To evaluate the clinical outcomes of subfoveal haemorrhages secondary to neovascular age-related macular degeneration (AMD), which were treated with intravitreal recombinant tissue plasminogen activator (rTPA)/gas and anti-vascular endothelial growth factor (anti-VEGF) drug or with an intravitreal anti-VEGF monotherapy.

METHODS

This is a retrospective pilot study. Patients who received intravitreal rTPA/gas and anti-VEGF injections (n=20, bevacizumab or ranibizumab) were included in group A. Patients who refused prone positioning after rTPA/gas injections and were treated with an anti-VEGF monotherapy (bevacizumab) alone were included into group B (n=10). Changes in baseline visual acuity (VA, Snellen), central retinal thickness (CRT) and haemorrhage size were analysed.

RESULTS

Mean baseline VA was 0.15+/-0.2 and 0.25+/-0.17 in groups A and B, respectively. At month 4, significant improvement in mean VA was observed in group A (mean difference: +0.1+/-0.14; P=0.003), and a stabilization in group B (mean difference: +0.008+/-0.2; P=0.94). CRT decreased significantly by 70 microm in group A (P=0.001) and by 84 microm in group B (P=0.03). The mean size of subfoveal haemorrhage in groups A and B was 20.2 mm(2) and 19.1 mm(2) at baseline and 0.0 mm(2) and 2.0 mm(2) at month 4, respectively.

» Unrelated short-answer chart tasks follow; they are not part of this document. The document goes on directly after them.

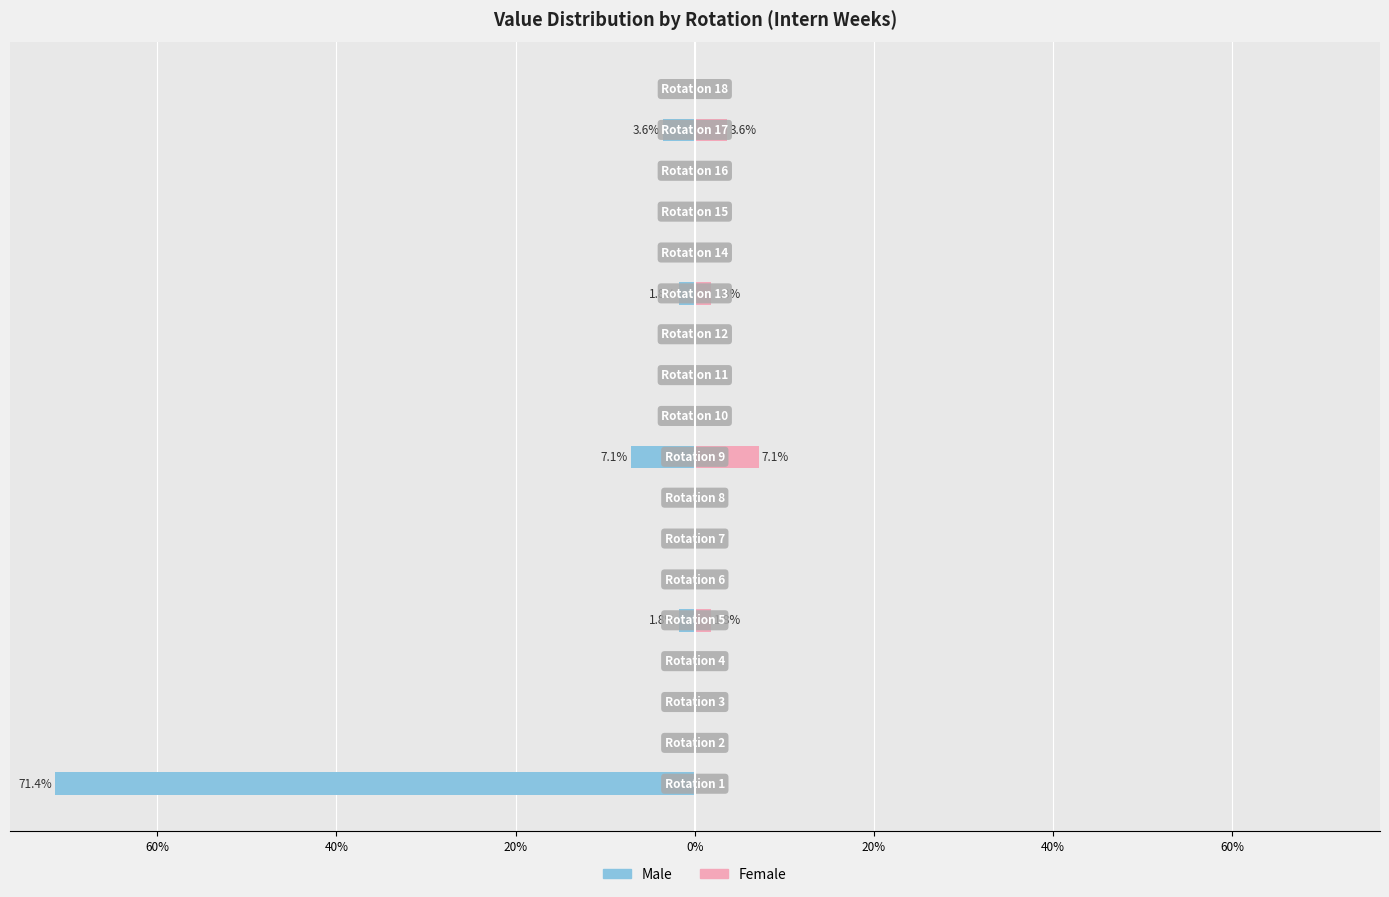

How many positive values does the Female series have?

4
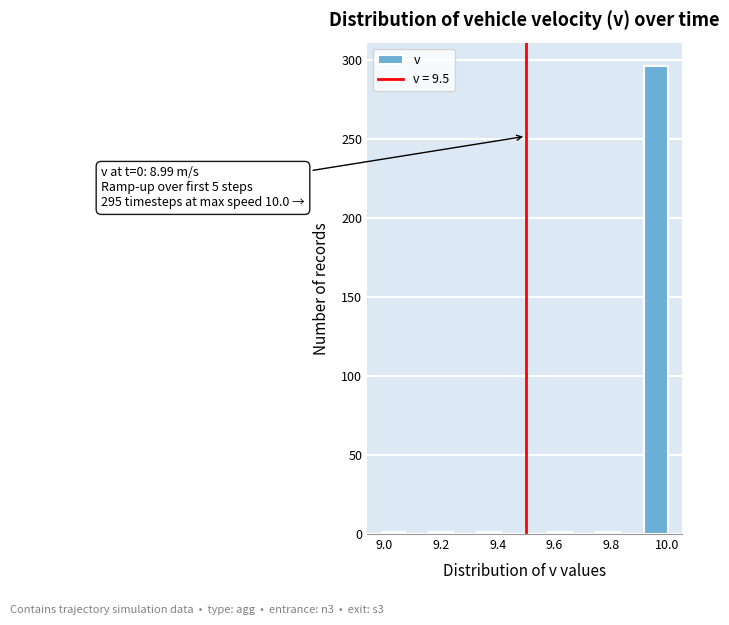

Over which range of the x-axis is the bar tallest?

9.92 to 10.00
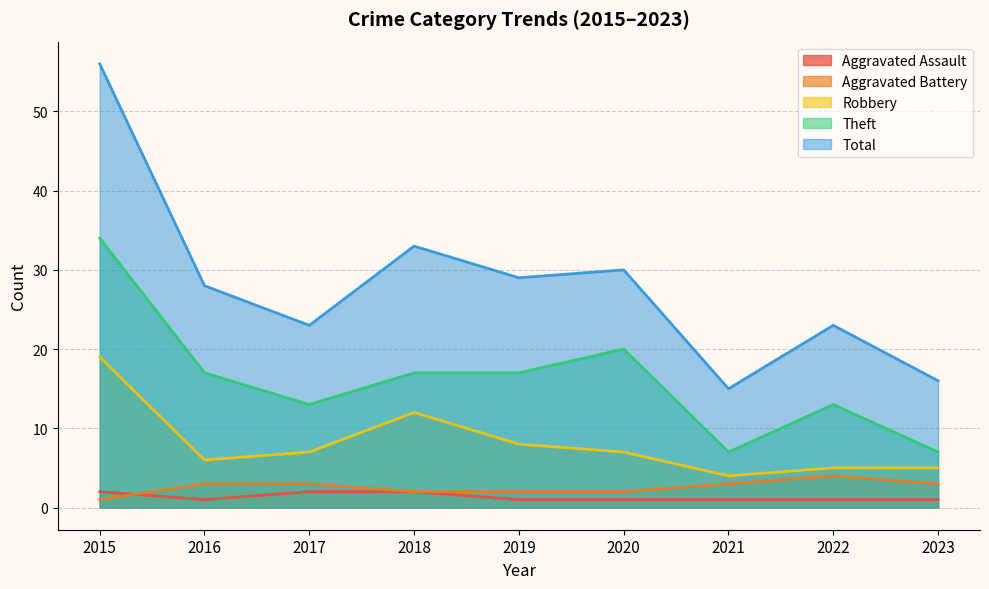

List the series in order of their peak value, lowest first.

Aggravated Assault, Aggravated Battery, Robbery, Theft, Total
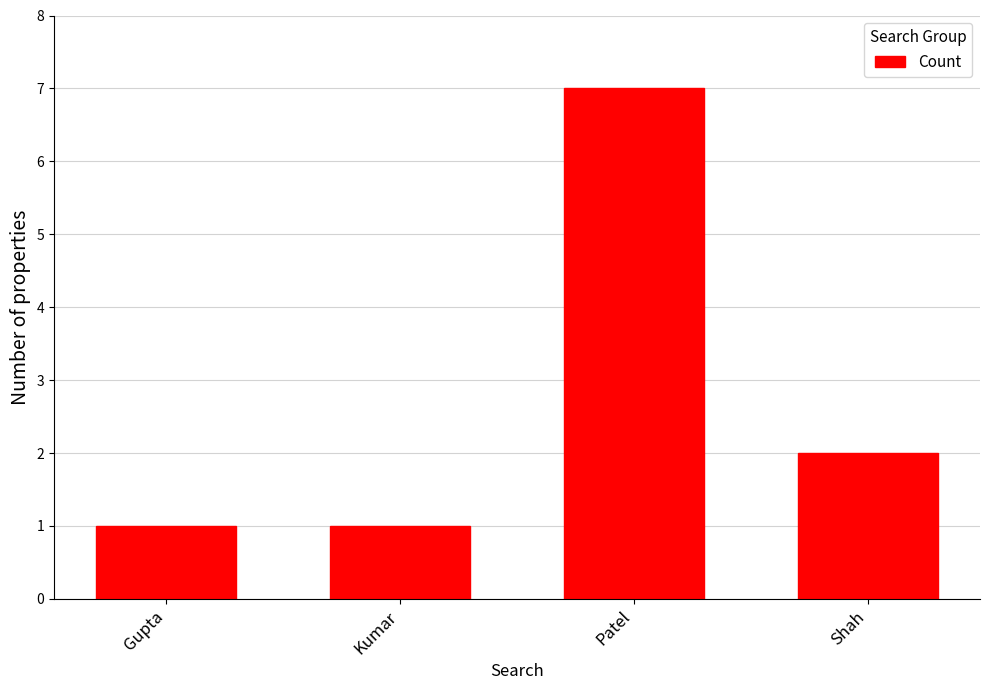

How many values are between 1 and 7?

4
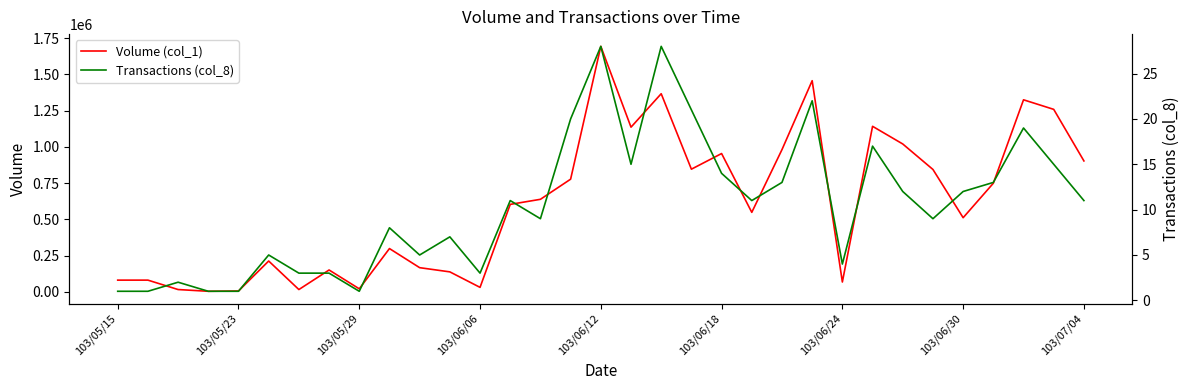

Is it true that Volume (col_1) equals 1136000 at 17?

True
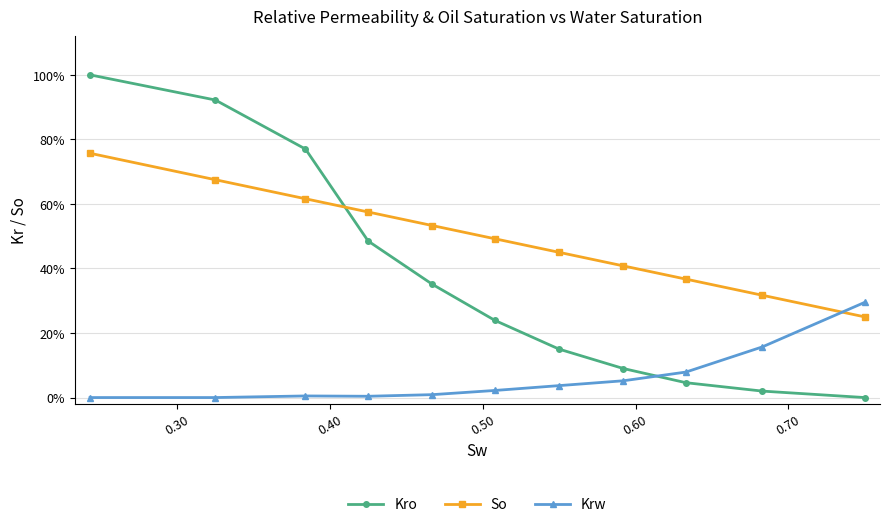

What are all the series names shown in the legend?

Kro, So, Krw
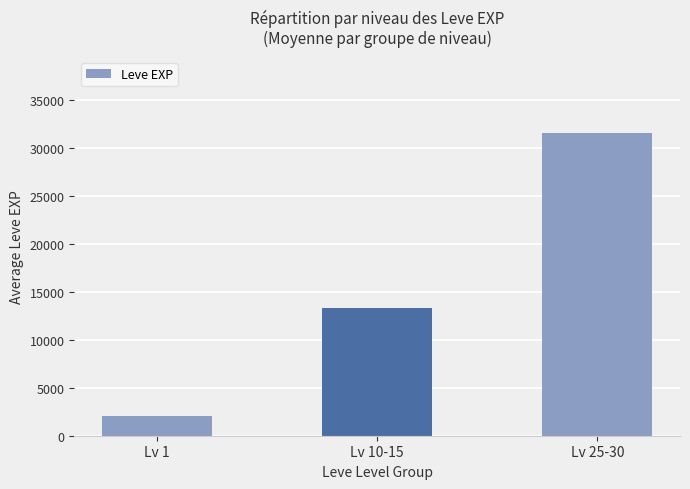

True or false: the data shows 5052 at Lv 10-15.

False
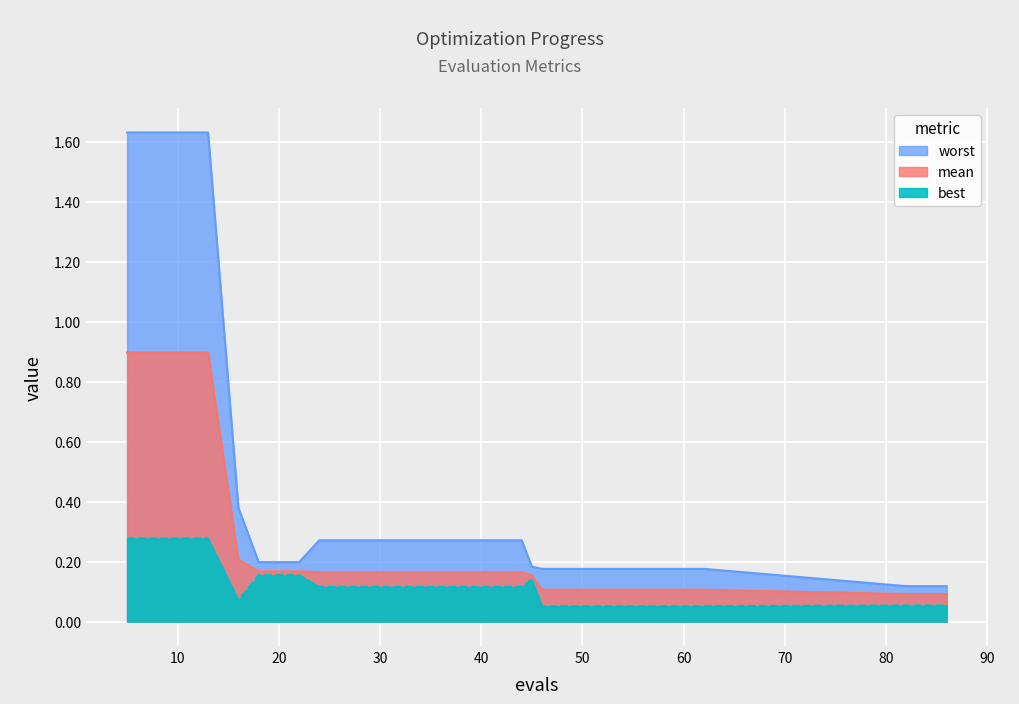

What is the difference between the highest and lowest values at 40?

0.2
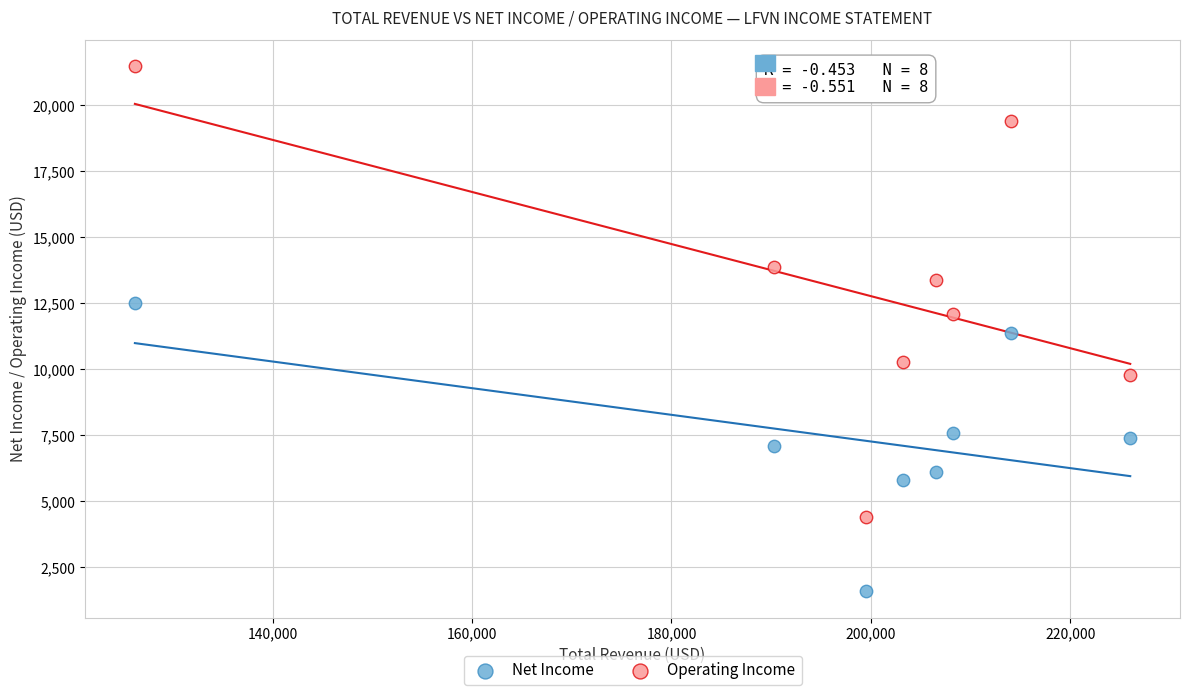

What is the X range (max minus min) for the scatter plot?

99800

The anti-VEGF treatment rate was 1.6 in group A and 3.0 in group B.

CONCLUSION

In patients with extensive subfoveal haemorrhage secondary to neovascular AMD, the combination therapy of rTPA/pneumatic displacement and anti-VEGF results in mean improvement of VA and stabilization of morphological parameters. If rTPA and pneumatic displacement combination is contraindicated, an anti-VEGF monotherapy may be performed to prevent further visual loss.